**EXERCISES TO COMPLETE**
1: Can you sum up the text on Kenya's 10th Parliament below in two sentences?
2: Could you carry on the text about Kenya's 10th Parliament below, picking up after its final line?

## BEGIN PROVIDED PASSAGE

= 10th Parliament of Kenya =

The 10th Parliament of Kenya saw the National Assembly opened on 15 January 2008. This following the Orange Democratic Movement (ODM) of Raila Odinga winning a majority in the 2007 parliamentary elections. Raila was a candidate in the presidential elections, which resulted in a controversial victory for Mwai Kibaki of the Party of National Unity. The opening of the parliament was fraught with jeers, cheers and brawls between the opposing parties; Mwai Kibaki was greeted by the ODM members with silence and boos, while Raila was greeted by PNU members with accusations of genocide.

The inauguration of the 10th Parliament's first session commenced on 6 March 2008, when Odinga was sworn in as provisional Prime Minister and the National Accord and Reconciliation Act 2008 was passed. ODM member Kenneth Marende was elected speaker, defeating PNU member Francis ole Kaparo 105–101 in the third round of balloting.

==Timeline and bills passed==
- 21 April 2009 - Parliament re-opens. An impasse between the President and the Prime Minister occurred when both presented the Speaker with letters appointing their respective preferred nominees for the position of Leader of Government Business (The Chair of the House Business Committee). The Speaker finally ruled and temporarily appointed himself as the Chair while the impasse is resolved with Odinga withdrawing from the House Business Committee in odds for Kibaki's appointee, Kalonzo Musyoka, to be confirmed leader of Government business.
- 30 April 2009 - Parliament approved the list of the IIEC (Interim Independent Electoral Commission of Kenya) that was recommended as a stop gap electoral commission, by the Kriegler Commission.

## END PROVIDED PASSAGE
## BEGIN STORED DATA

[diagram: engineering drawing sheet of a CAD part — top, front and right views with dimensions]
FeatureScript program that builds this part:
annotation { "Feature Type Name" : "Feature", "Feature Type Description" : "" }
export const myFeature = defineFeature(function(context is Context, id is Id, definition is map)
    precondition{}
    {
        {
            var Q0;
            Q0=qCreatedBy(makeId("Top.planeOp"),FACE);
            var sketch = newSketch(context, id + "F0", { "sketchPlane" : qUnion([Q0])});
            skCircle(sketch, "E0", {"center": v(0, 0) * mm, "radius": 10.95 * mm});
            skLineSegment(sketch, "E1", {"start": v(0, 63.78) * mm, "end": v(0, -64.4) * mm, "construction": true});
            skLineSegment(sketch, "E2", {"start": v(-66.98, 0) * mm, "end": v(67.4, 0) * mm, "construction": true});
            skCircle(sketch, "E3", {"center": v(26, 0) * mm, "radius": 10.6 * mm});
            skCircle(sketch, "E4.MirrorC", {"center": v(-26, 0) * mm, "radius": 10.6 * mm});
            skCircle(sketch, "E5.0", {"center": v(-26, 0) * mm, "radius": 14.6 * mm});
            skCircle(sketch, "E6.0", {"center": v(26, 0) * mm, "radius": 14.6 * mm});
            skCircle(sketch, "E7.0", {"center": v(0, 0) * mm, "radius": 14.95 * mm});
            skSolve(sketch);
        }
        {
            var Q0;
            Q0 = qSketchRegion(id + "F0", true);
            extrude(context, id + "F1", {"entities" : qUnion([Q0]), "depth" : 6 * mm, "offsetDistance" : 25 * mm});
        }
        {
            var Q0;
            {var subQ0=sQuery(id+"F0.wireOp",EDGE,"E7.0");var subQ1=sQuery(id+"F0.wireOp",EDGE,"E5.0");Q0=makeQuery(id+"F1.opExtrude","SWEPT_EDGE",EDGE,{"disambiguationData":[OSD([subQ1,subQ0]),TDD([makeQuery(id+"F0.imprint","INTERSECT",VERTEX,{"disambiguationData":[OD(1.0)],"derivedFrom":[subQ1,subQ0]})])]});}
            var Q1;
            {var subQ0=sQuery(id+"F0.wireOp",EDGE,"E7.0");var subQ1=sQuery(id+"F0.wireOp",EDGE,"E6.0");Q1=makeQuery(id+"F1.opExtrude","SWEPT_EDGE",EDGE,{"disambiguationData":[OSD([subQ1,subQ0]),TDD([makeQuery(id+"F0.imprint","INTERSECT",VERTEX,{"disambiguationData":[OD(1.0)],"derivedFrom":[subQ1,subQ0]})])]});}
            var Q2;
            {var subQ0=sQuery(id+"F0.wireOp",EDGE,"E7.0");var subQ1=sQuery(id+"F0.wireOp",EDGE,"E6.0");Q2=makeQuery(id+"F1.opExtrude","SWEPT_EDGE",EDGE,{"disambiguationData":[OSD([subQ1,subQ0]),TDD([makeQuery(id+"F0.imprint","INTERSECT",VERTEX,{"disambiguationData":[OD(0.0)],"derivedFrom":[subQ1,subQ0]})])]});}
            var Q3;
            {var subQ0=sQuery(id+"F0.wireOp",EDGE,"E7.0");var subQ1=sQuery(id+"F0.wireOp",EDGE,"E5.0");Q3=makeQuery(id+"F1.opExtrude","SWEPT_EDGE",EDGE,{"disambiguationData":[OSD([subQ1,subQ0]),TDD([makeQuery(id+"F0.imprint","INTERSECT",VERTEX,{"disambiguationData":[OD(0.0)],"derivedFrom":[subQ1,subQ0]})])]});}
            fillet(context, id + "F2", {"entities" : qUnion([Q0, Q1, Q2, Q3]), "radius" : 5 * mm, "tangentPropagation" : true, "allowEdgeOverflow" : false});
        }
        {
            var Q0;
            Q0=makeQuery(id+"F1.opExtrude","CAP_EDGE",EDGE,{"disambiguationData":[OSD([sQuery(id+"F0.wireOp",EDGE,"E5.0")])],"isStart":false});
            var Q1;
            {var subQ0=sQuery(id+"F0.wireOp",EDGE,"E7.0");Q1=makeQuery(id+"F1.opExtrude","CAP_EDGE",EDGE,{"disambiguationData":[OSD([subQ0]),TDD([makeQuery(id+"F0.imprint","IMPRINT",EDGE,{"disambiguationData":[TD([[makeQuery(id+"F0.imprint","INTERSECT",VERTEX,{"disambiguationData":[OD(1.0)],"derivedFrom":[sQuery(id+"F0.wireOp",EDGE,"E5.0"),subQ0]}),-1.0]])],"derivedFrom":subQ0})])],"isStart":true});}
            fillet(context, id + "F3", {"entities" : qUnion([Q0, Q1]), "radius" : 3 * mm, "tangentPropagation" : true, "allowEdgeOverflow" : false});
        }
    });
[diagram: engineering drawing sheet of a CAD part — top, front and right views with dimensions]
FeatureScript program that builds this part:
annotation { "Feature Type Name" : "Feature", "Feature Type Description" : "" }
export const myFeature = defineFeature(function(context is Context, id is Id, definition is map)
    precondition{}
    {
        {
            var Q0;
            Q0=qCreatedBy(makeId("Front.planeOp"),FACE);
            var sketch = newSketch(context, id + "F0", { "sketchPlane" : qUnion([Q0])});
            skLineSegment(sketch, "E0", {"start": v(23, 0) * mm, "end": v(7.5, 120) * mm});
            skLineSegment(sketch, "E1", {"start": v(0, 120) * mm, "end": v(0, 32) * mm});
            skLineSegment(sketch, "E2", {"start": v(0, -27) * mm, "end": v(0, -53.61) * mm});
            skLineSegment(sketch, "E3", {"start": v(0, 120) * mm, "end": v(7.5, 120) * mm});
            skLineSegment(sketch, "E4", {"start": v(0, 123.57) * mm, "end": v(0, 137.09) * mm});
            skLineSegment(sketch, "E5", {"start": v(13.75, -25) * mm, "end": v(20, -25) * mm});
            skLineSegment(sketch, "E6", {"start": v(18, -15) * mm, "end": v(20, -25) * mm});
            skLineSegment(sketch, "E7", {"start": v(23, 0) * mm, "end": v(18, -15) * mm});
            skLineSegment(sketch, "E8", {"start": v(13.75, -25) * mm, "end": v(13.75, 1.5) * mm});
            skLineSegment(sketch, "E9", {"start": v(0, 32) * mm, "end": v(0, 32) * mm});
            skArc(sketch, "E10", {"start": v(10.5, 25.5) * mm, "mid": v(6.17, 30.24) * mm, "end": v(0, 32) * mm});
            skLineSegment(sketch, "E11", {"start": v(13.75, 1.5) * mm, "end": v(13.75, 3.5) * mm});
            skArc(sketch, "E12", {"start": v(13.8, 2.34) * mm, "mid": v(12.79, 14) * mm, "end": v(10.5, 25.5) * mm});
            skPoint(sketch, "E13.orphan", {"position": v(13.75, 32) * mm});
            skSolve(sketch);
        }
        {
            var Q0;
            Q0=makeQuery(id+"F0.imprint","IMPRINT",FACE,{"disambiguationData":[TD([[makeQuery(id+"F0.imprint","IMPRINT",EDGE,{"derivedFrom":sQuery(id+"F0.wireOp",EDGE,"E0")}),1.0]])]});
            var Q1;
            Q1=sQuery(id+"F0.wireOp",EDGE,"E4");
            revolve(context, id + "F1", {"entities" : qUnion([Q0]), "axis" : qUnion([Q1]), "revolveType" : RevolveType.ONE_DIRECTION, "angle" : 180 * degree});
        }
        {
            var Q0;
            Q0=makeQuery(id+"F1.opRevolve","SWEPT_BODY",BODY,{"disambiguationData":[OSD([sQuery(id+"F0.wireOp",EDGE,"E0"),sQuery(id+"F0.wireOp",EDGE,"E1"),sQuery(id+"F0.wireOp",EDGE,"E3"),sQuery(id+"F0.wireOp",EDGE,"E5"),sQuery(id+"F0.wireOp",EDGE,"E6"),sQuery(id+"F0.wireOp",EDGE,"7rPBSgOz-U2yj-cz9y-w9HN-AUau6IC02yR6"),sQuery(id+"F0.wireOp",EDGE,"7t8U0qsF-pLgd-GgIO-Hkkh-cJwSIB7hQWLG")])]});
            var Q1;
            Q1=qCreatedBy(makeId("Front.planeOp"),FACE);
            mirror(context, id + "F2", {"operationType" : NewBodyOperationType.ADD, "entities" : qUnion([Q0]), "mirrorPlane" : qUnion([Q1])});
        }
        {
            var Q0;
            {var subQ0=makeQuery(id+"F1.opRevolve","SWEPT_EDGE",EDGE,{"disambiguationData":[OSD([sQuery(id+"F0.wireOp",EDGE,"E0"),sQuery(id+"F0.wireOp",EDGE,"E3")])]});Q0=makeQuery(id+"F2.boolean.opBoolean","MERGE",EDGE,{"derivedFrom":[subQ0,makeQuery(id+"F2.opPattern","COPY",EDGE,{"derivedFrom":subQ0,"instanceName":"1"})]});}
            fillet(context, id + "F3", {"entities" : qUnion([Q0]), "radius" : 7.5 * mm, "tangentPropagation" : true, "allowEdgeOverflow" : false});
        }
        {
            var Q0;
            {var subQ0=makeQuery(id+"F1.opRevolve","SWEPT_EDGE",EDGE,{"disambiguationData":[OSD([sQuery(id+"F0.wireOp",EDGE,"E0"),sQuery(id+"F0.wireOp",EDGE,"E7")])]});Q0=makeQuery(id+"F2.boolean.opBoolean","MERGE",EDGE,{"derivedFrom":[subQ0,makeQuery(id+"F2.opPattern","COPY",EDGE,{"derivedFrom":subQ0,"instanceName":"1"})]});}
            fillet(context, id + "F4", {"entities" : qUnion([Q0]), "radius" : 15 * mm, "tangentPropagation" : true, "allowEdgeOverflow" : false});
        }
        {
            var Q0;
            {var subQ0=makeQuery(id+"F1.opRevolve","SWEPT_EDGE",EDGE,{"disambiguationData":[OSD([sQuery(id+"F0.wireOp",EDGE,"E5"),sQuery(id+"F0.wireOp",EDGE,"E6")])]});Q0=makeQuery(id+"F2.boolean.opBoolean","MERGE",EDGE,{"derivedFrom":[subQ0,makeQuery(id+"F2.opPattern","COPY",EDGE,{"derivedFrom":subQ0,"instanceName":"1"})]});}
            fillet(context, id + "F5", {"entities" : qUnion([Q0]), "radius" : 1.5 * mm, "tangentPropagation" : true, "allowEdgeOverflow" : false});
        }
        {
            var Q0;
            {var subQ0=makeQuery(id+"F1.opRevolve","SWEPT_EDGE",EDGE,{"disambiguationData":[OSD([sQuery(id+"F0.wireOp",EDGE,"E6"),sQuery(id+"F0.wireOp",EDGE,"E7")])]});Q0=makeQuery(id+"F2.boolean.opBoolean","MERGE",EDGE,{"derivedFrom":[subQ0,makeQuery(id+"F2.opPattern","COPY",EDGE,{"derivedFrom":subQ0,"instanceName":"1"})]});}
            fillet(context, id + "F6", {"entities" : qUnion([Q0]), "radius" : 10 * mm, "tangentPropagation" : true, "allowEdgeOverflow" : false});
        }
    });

## END STORED DATA

**OUTPUTS FOR THE TASKS**
1: Kenya's 10th Parliament opened its National Assembly on 15 January 2008 after Raila Odinga's Orange Democratic Movement won a majority in the 2007 parliamentary elections, and the opening was fraught with jeers, cheers and brawls between the ODM and Mwai Kibaki's Party of National Unity. Its first session began on 6 March 2008, when Odinga was sworn in as provisional Prime Minister, the National Accord and Reconciliation Act 2008 was passed, and ODM member Kenneth Marende was elected speaker over PNU member Francis ole Kaparo.

2:
- 7 May 2009 - Parliament approved the list of the IIBRC (Interim Independent Boundaries Review Commission of Kenya) that will re-district constituency and district boundaries to be more representative of the population based on current voter registration statistics or the 2009 Census data that was due to be completed in October 2009. However, the controversy that broke out about their recommendations, means that issues about fairness are still to be resolved. On the same day, President Kibaki assented the bill that created the IIEC and formally appointed the IIEC commissioners.
- 12 May 2009 - President Kibaki assented the bill that created the IIBRC and officially appointed the list of commissioners approved by parliament.
- 7 April 2010 - House passes draft of the proposed constitution of Kenya, prepared by Committee of Experts without any amendments, paving way for a constitutional referendum in which was held in August 2010
- 27 August 2011 - The House passes a record 16 bills in one week, all concerning implementation of the new constitution to keep up with deadlines set out in the fifth schedule of the new constitution. Among them were key bills setting up an Independent Elections and Boundary Review Commission and a revamped Anti-Corruption Commission investigation body.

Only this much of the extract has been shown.